(SOURCE TEXT begins)

Schneider Aviel

Unconditional Love Has Limits

Standing by Israel unabashedly and without restrictions is exhausting, complicated and often risky

Photo: Yonatan Sindel/Flash90

Photo: Christian pilgrims in Jerusalem on Palm Sunday

There are plenty of reasons for Christians to engage with Israel. Some do so loudly and publicly, others only in closed conversations, and some know how to express their support between the lines, so to speak.

To stand by Israel’s side unconditionally and without restrictions is exhausting, complicated and often risky. Recently, however, something exciting and new has been developing in those Christian circles that support Israel. Many of these Christians now find themselves antagonized by Israel itself. It seems they now have a bit of a problem on their hands.

There are Christians who condemn Israel because it allegedly discriminates against Palestinians.

There are Christians who condemn Israel because it promotes the controversial settlement policy in the biblical heartland of Judea and Samaria.

There are Christians who condemn Israel because Jews deny Jesus as Messiah.

There are Christians who condemn Israel because they think they are the chosen people and not the Jews through a process known as Replacement Theology.

There are Christians who condemn Israel because they see the Jews as being arrogant.

There are Christians who condemn Israel because they believe Jews control the banks and media of the world.

There are Christians who condemn Israel because Jewish orthodoxy persecutes Messianic Jews.

And now there are also Christians who condemn Israel because, from their point of view, Israel is pursuing an unnecessary vaccination policy that is leading the nation to ruin.

(SOURCE TEXT ends)
(SOURCE DATA begins)

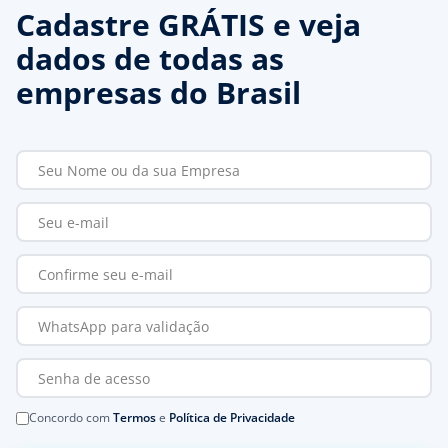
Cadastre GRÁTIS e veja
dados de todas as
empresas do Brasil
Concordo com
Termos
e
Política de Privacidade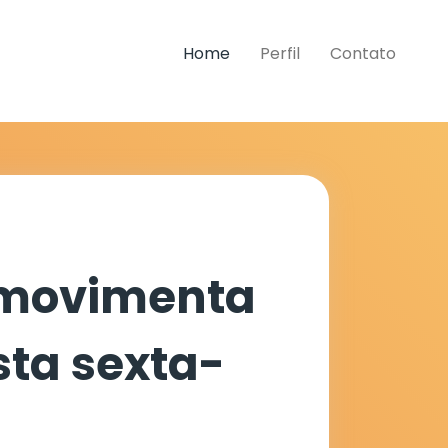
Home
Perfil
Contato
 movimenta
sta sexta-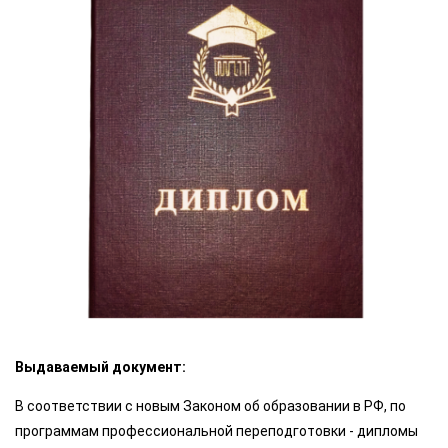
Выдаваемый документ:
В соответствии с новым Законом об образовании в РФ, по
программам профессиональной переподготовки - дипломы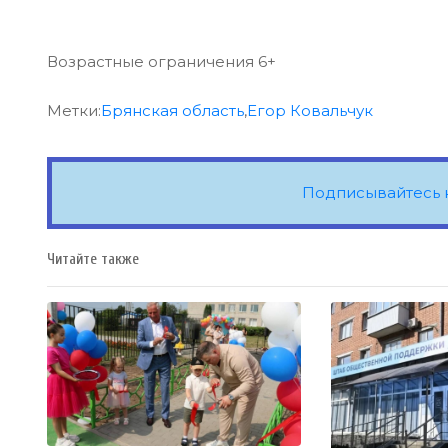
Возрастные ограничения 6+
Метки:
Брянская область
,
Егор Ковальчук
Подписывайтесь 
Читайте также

(SOURCE DATA ends)

--- SET OF TASKS ---
[1] Quote the article about Christians and Israel from "To stand by" up to and including "as Replacement Theology.".
[2] Please translate this sentence from the article about Christians and Israel into Spanish: "There are Christians who condemn Israel because it allegedly discriminates against Palestinians."
[3] Continue the article about Christians and Israel from its last sentence.
The records are separate from the article about Christians and Israel.

--- PER-TASK ANSWERS ---
[1]
To stand by Israel’s side unconditionally and without restrictions is exhausting, complicated and often risky. Recently, however, something exciting and new has been developing in those Christian circles that support Israel. Many of these Christians now find themselves antagonized by Israel itself. It seems they now have a bit of a problem on their hands.

There are Christians who condemn Israel because it allegedly discriminates against Palestinians.

There are Christians who condemn Israel because it promotes the controversial settlement policy in the biblical heartland of Judea and Samaria.

There are Christians who condemn Israel because Jews deny Jesus as Messiah.

There are Christians who condemn Israel because they think they are the chosen people and not the Jews through a process known as Replacement Theology.

[2] Hay cristianos que condenan a Israel porque supuestamente discrimina a los palestinos.

[3]
Catholic devotees during a Good Friday procession in Jerusalem’s Old City

These Christians turn everything upside down because Israel is not behaving the way they want Israel and the Jews to behave. Most of them will no longer travel to Israel as long as entry is dependent on vaccination. That is their right, and Israel’s Ministry of Tourism will need to accept this and possibly rethink its policy. But this attitude is similar to that of Christians who won’t visit the Holy Land because they believe Israel to be an “apartheid” state.

I’m not going to rehash all of the accusations that have been leveled at Israel over the past year. We’ve written on that before. But it does certainly seem that “unconditional love” has its limits, even among Israel’s Christian friends. It’s not that one can’t criticize Israel. We Israelis criticize Israel more than anyone else. But people need to learn to accept Israel for what it is.

Christian missionaries march on Jaffa Street in Jerusalem

Different people have different perceptions about what Israel should be or do. Israel should be more merciful to the Palestinians, collectively Jesus should be recognized as the Messiah (wouldn’t that be the hit of the millennium), and if only Israel had resisted the Pfizer vaccine.

In the past year a lot has become clearer to me and that includes the Christian relationship with the people of Israel. People who come into contact with Israel have always walked away feeling wounded, because Israel has always been “offensive” in its behavior. To really love Israel unconditionally is probably only possible by the power of the Almighty and not through human endeavor.